Supplied passage ▸
# # # # # # #

The graph of \(y = \cot x\), with the relevant branch highlighted, is shown below.

Graph of cot x for drawing cot inverse x

(a) Unlike \(\sec x\) and \(\operatorname{cosec}\, x\), the range of \(\cot x\) on its principal branch is all of \(\mathbb{R}\). What are the domain and range of \(\operatorname{arccot} x\)?

(b) Add the graph of \(y = \operatorname{arccot} x\) to the diagram.

\[\begin{aligned} &\text{Domain: } \mathbb{R}\\[6pt] &\text{Range: } (0,\,\pi) \end{aligned}\]

Use the two right-angled triangles shown to simplify each expression.

Right triangle for cosec and sin expressions

Right triangle for sec and cos expressions

(a) \(\sin(\operatorname{arccosec} x)\)

(b) \(\operatorname{cosec}(\arcsin x)\)

(c) \(\cos(\operatorname{arcsec} x)\)

(d) \(\sec(\arccos x)\)

(a) \(\sin(\operatorname{arccosec} x)\) (b) \(\operatorname{cosec}(\arcsin x)\) (c) \(\cos(\operatorname{arcsec} x)\) (d) \(\sec(\arccos x)\)

# # # # # # #

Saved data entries
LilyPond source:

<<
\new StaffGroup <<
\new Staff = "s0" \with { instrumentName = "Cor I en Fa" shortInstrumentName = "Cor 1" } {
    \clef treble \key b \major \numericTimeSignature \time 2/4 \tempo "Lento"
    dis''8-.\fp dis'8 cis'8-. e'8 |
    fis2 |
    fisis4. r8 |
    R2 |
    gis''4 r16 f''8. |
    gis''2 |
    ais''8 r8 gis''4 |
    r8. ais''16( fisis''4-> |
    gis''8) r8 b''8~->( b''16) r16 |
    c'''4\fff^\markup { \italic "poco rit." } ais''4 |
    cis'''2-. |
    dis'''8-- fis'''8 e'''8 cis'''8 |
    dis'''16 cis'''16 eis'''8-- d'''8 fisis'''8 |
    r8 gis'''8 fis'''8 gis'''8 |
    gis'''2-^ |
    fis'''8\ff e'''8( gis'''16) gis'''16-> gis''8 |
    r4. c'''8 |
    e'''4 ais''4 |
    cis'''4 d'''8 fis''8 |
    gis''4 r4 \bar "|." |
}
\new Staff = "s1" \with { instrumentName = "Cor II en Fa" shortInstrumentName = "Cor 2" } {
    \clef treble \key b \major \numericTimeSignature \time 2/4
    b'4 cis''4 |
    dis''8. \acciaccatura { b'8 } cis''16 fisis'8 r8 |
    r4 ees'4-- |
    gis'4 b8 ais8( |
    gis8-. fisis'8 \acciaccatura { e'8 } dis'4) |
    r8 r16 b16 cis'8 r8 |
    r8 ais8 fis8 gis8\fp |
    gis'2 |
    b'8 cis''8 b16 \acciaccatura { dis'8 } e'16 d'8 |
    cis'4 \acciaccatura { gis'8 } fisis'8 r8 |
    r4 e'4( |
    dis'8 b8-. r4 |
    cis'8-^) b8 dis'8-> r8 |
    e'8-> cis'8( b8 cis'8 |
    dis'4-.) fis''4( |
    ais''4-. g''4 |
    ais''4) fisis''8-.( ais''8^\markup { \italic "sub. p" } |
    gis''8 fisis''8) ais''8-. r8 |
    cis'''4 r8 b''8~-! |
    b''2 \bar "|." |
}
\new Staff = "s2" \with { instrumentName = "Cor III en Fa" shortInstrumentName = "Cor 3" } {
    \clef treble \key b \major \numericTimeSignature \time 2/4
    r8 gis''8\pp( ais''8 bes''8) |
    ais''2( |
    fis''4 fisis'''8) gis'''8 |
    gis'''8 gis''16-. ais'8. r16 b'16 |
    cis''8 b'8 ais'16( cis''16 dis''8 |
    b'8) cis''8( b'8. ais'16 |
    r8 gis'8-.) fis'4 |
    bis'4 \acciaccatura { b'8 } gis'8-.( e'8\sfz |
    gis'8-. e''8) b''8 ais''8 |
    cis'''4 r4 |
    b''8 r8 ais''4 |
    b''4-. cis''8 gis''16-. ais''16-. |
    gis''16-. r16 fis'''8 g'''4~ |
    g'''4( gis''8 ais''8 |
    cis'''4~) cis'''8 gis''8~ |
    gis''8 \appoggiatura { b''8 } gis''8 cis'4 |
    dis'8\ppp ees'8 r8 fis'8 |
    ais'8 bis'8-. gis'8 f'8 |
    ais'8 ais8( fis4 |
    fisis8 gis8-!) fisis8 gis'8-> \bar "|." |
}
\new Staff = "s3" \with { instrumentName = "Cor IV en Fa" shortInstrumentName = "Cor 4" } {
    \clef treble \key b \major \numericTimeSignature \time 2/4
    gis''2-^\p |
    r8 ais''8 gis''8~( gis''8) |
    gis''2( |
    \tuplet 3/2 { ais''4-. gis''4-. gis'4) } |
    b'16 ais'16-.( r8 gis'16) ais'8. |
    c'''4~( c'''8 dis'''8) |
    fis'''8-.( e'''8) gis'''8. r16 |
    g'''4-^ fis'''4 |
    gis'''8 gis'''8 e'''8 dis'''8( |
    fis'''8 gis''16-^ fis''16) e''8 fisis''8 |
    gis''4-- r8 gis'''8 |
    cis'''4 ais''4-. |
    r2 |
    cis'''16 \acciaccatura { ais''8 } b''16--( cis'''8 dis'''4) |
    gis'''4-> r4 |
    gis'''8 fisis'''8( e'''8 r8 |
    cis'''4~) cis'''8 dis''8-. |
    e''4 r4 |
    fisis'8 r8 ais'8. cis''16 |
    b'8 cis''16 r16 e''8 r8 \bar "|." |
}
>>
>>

# # # # # # #

Stated task A ▸ Render the sentence "Use the two right-angled triangles shown to simplify each expression." from the inverse trigonometry passage into French.
Stated task B ▸ In the inverse trigonometry passage, what range is given for arccot x?
Stated task C ▸ Proceed with the inverse trigonometry passage, beginning immediately after its final line.
These items bear no relation to the inverse trigonometry passage.

Output A ▸ Utilisez les deux triangles rectangles représentés pour simplifier chaque expression.

Output B ▸ The range is the open interval (0, π).

Output C ▸
\[\begin{aligned} &\text{(a) } \sin(\operatorname{arccosec} x) = \frac{1}{x}\\[8pt] &\text{(b) } \operatorname{cosec}(\arcsin x) = \frac{1}{x}\\[8pt] &\text{(c) } \cos(\operatorname{arcsec} x) = \frac{1}{x}\\[8pt] &\text{(d) } \sec(\arccos x) = \frac{1}{x} \end{aligned}\]

Use the right-angled triangle shown to simplify \(\tan(\operatorname{arccot} x)\) and \(\cot(\arctan x)\).

Right triangle for tan cot inverse x expressions

Simplify \(\tan(\operatorname{arccot} x)\) and \(\cot(\arctan x)\).

\[\tan(\operatorname{arccot} x) = \frac{1}{x}, \qquad \cot(\arctan x) = \frac{1}{x}\]

Since \(\tan(\operatorname{arccot} x) = \dfrac{1}{x}\), what does this tell us about the relationship between \(\operatorname{arccot} x\) and \(\arctan x\)? Is it true that \(\operatorname{arccot} x = \arctan\left(\dfrac{1}{x}\right)\) for all \(x \neq 0\)?

For \(x > 0\): both \(\operatorname{arccot} x\) and \(\arctan(1/x)\) lie in \(\bigl(0, \tfrac{\pi}{2}\bigr)\), so

\[\operatorname{arccot} x = \arctan\left(\frac{1}{x}\right) \quad \text{for } x > 0.\]

For \(x < 0\): \(\operatorname{arccot} x \in \bigl(\tfrac{\pi}{2}, \pi\bigr)\) but \(\arctan(1/x) \in \bigl(-\tfrac{\pi}{2}, 0\bigr)\), so

\[\operatorname{arccot} x = \pi + \arctan\left(\frac{1}{x}\right) \quad \text{for } x < 0.\]

The graphs of \(y = \operatorname{arccot} x\) and \(y = \arctan x\) are shown together below.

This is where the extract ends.